Kiedyś dymisja, dziś przebaczenie. Bohater afery autostradowej kandydatem paktu senackiego
Tadeusz Jarmuziewicz z Platformy Obywatelskiej to kandydat paktu senackiego w tegorocznych wyborach. O polityku zrobiło się głośno za sprawą afery związanej z budową dróg na Euro 2012. W 2013 roku premier Donald Tusk odwołał Jarmuziewicza z funkcji wiceministra transportu.
2023-08-21, 10:18
Tadeusz Jarmuziewicz w 2011 roku został sekretarzem stanu w ministerstwie transportu, budownictwa i gospodarki morskiej. Resort odpowiadał m.in. za inwestycje związane z przygotowaniami do Euro 2012.
O wiceministrze zrobiło się głośno za sprawą afery związanej z budową autostrady A2.
Pierwotnie jeden z odcinków drogi miało zbudować chińskie konsorcjum, ale porzuciło plac budowy. Żeby dokończyć inwestycję, prace zlecono polskiej firmie DSS, która zajmowała się wydobyciem surowców, jednak nigdy nie budowała dróg. Po kilku miesiącach okazało się, że DSS jest zadłużona na 600 mln zł i ogłosiła upadłość.
Podwykonawca nie miał pieniędzy
Jednym z podwykonawców DSS była firma Dariusza Smukowskiego. Przedsiębiorca ten na jednym z posiedzeń komisji infrastruktury w maju 2012 roku miał krzyczeć, że "został z długami" i jest winien ludziom 150 tys. zł. - Ja wykonałem usługi transportowe, wszystko się zgadza, dokumenty mam, faktury, przewozy. I nie mam pieniędzy - mówił przedsiębiorca do słuchających go posłów.
REKLAMA
W czerwcu 2013 roku Tadeusz Jarmuziewicz został zdymisjonowany z funkcji wiceministra. Jego kłopoty rozpoczęły się jednak kilka tygodni wcześniej, gdy ujawniono informację o jego spotkaniu z przedstawicielami firmy budującej autostradę A1.
Wicepremier od połowy maja przebywał na przymusowym urlopie w związku z kontaktami z firmą budującą autostrady. Po wizycie na placu budowy mostu w Mszanie na autostradzie A1 wiceminister i wykonawcy spotkali się na wspólnym obiedzie. Informacja pojawiła się po tym, jak Alpine Bau zrezygnowało z budowy mostu. Zaraz po spotkaniu minister transportu Sławomir Nowak podkreślał, że urzędnicy państwowi powinni być ostrożni w kontaktach z tą firmą, bowiem toczy ona spór z GDDKiA.

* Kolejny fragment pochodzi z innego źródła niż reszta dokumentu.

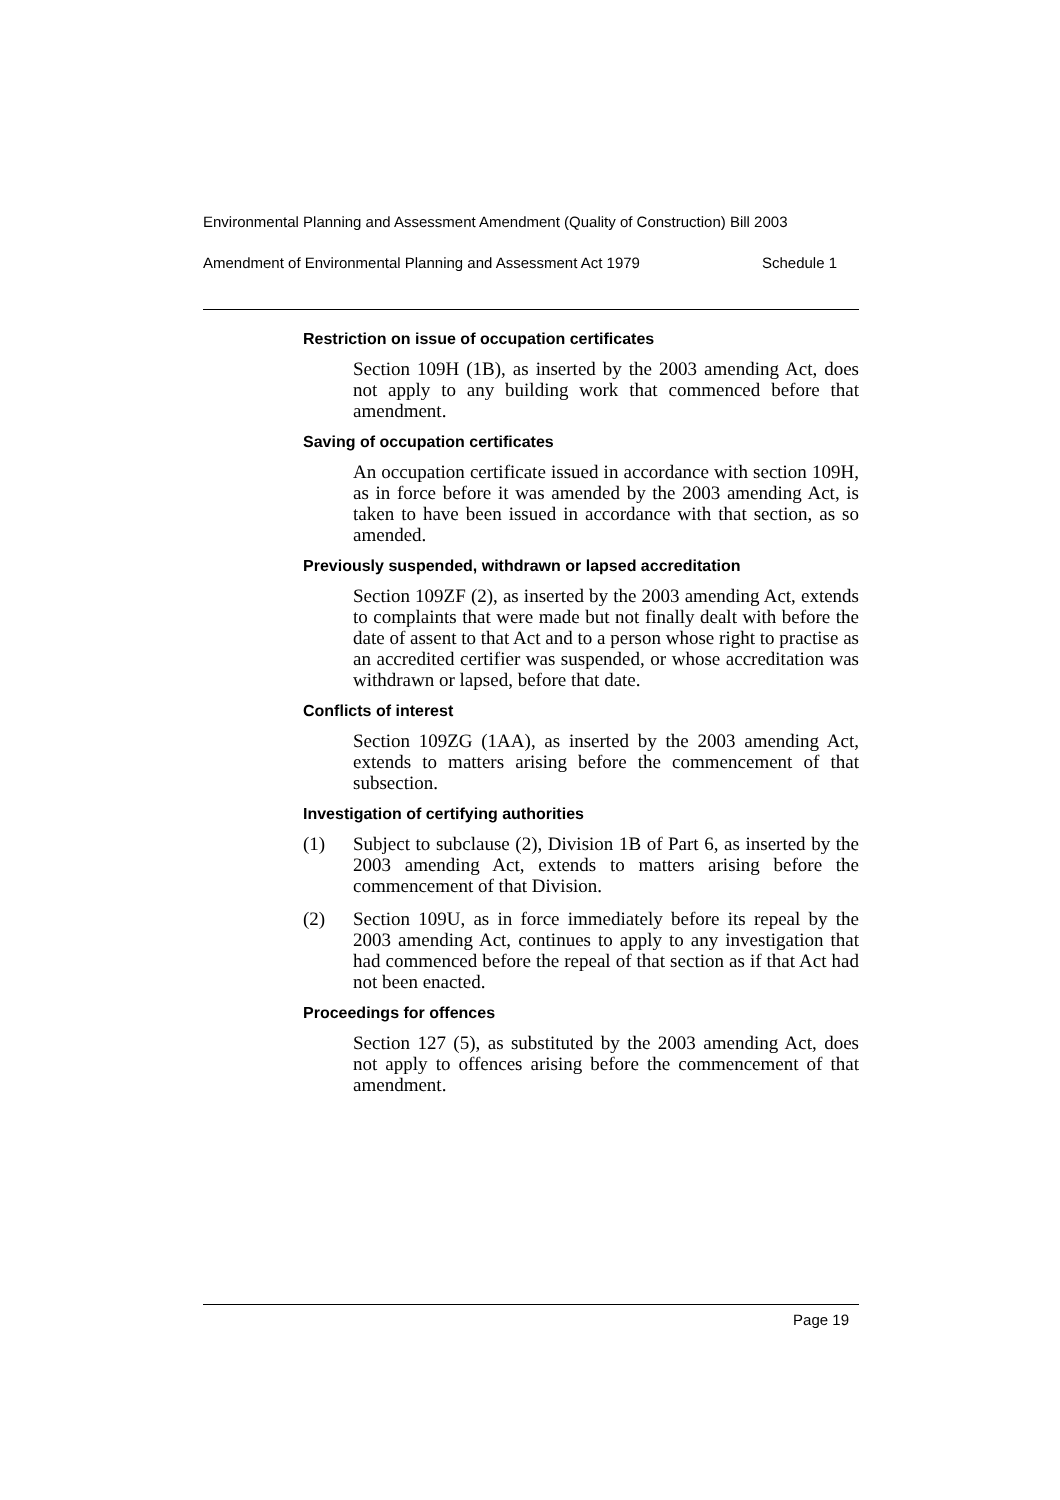Environmental Planning and Assessment Amendment (Quality of Construction) Bill 2003
Amendment of Environmental Planning and Assessment Act 1979 Schedule 1
Restriction on issue of occupation certificates
Section 109H (1B), as inserted by the 2003 amending Act, does not apply to any building work that commenced before that amendment.
Saving of occupation certificates
An occupation certificate issued in accordance with section 109H, as in force before it was amended by the 2003 amending Act, is taken to have been issued in accordance with that section, as so amended.
Previously suspended, withdrawn or lapsed accreditation
Section 109ZF (2), as inserted by the 2003 amending Act, extends to complaints that were made but not finally dealt with before the date of assent to that Act and to a person whose right to practise as an accredited certifier was suspended, or whose accreditation was withdrawn or lapsed, before that date.
Conflicts of interest
Section 109ZG (1AA), as inserted by the 2003 amending Act, extends to matters arising before the commencement of that subsection.
Investigation of certifying authorities
(1) Subject to subclause (2), Division 1B of Part 6, as inserted by the 2003 amending Act, extends to matters arising before the commencement of that Division.
(2) Section 109U, as in force immediately before its repeal by the 2003 amending Act, continues to apply to any investigation that had commenced before the repeal of that section as if that Act had not been enacted.
Proceedings for offences
Section 127 (5), as substituted by the 2003 amending Act, does not apply to offences arising before the commencement of that amendment.
Page 19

Przez ostatnie lata Jarmuziewicz był związany z lokalną polityką. W czwartek ogłoszono, że będzie kandydował do Senatu z okręgu nyskiego jako przedstawiciel paktu senackiego.
Piotr Woźniak i podejrzenie o wyłudzenie diety
Z okręgu opolskiego o mandat senatora będzie ubiegał się natomiast Piotr Woźniak z Lewicy. W 2018 roku polityk ten był członkiem delegacji starostwa nyskiego do Armenii.
REKLAMA
Po powrocie z kilkudniowego wyjazdu i rozliczeniu pobytu Woźniak wraz z innymi współuczestnikami wyjazdu przyznali sobie po około 750 zł diety, choć w wypowiedzi dla lokalnej telewizji przyznali, że byli goszczeni przez gospodarzy. Prokuratura najpierw umorzyła sprawę, ale sąd uchylił jej decyzję, nakazując przeprowadzenie postępowania.